Wiewiórczaki trójbarwne to azjatycki gatunek wiewiórki. Po raz pierwszy pojawił się on w oliwskim zoo w 2019 roku.
– Najnowsza mieszkanka przyjechała z okolic Kielc i zapoznaje się z nowym miejscem. Wkrótce okaże się, czy polubi się z mieszkającymi już w Gdańsku zwierzętami – wskazał specjalista ds. mediów społecznościowych Gdańskiego Ogrodu Zoologicznego Paweł Ciesielski.
SAMICA WIELBŁĄDA DWUGARBNEGO POCHODZI ZE ŚLĄSKA
Beata Kuźniar, specjalista ds. transportu zwierząt w gdańskim zoo, podkreśliła, że transport wielbłądzicy z Chorzowa był nie lada wyzwaniem. – Samice tego gatunku mogą ważyć ponad 300 kilogramów, co sprawia, że załadunek, przewóz i rozładunek są skomplikowane. Ślązaczka o imieniu Indira dołączyła do naszych baktrianów, czyli dwóch gdańszczanek, oraz młodego Węgra – zaznaczyła Kuźniar.
Historia hodowli wielbłądów w gdańskim zoo sięga lat 60.
MIKRUSKI KASZTANOWATE MOGĄ WYGINĄĆ
Para mikrusków kasztanowatych przyjechała do Gdańska z zoo w Pilźnie. Te zwierzęta można zobaczyć jedynie w ośmiu ogrodach zoologicznych w Europie. Są jednymi z najmniejszych lemurów na świecie.
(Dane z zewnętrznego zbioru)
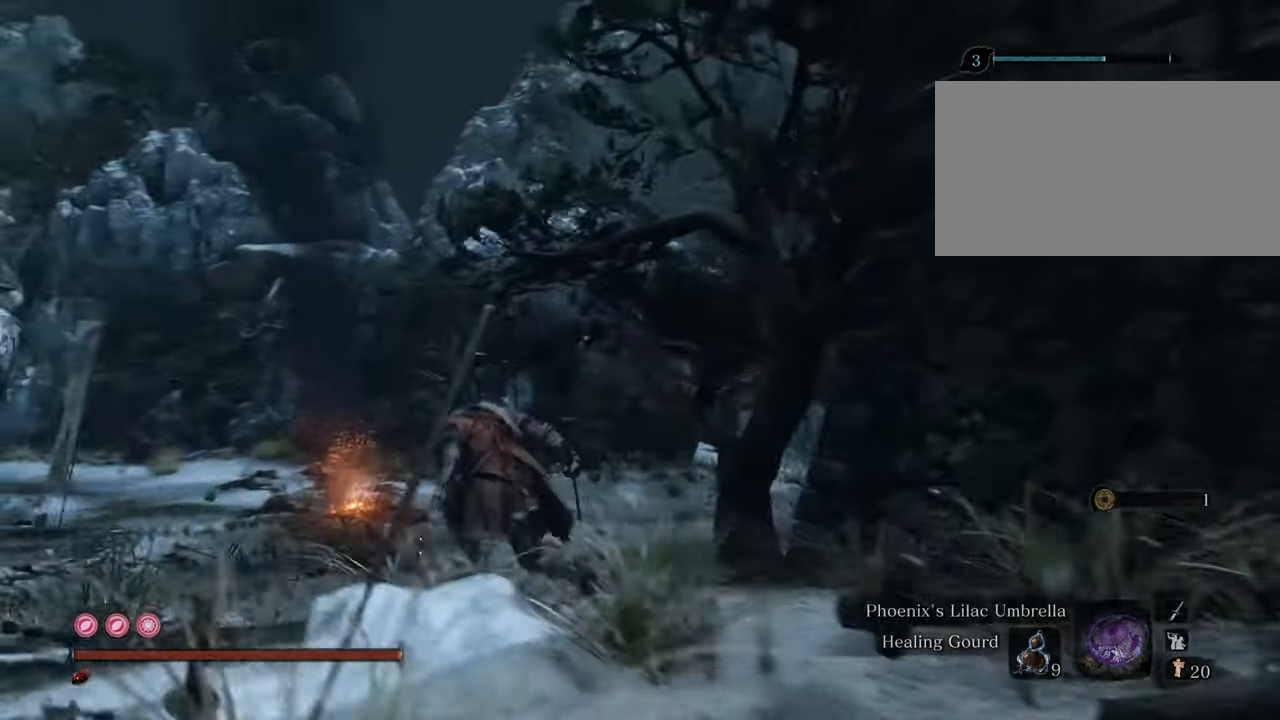
{"keys": ["shift", "w"], "mouse": [], "events": [[234, "a", "up"]]}
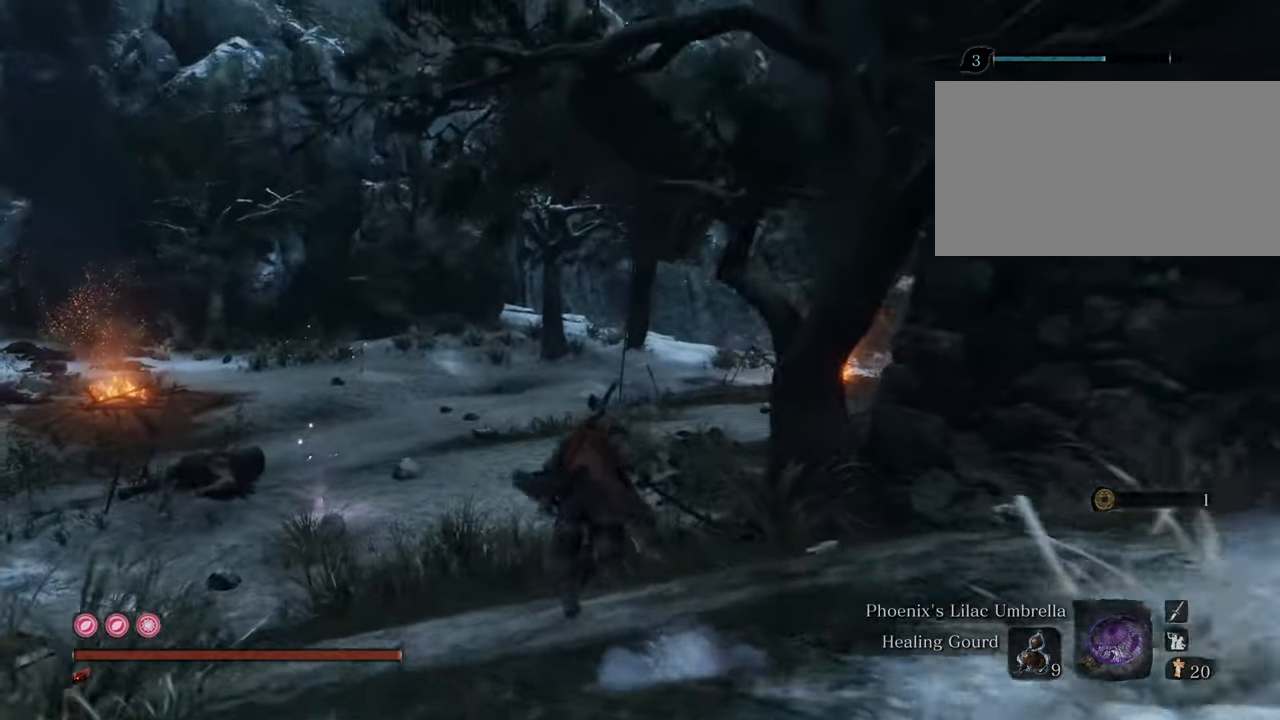
{"keys": ["a", "shift", "w"], "mouse": [], "events": [[67, "a", "down"]]}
Na co dzień zamieszkują środkowo-wschodni Madagaskar.
Dyrektor gdańskiego zoo Emilia Salach przekazała, że mikruski kasztanowate są bliskie zagrożenia wyginięciem w naturalnym środowisku, dlatego ich obecność w naszym zoo jest tak bardzo ważna. – W ogrodzie zoologicznym każdy dzień niesie za sobą nowe wyzwania związane z hodowlą zagrożonych gatunków – podała Salach.
Mikruski można zaobserwować w pawilonie lwów, w sąsiedztwie kotów pustynnych.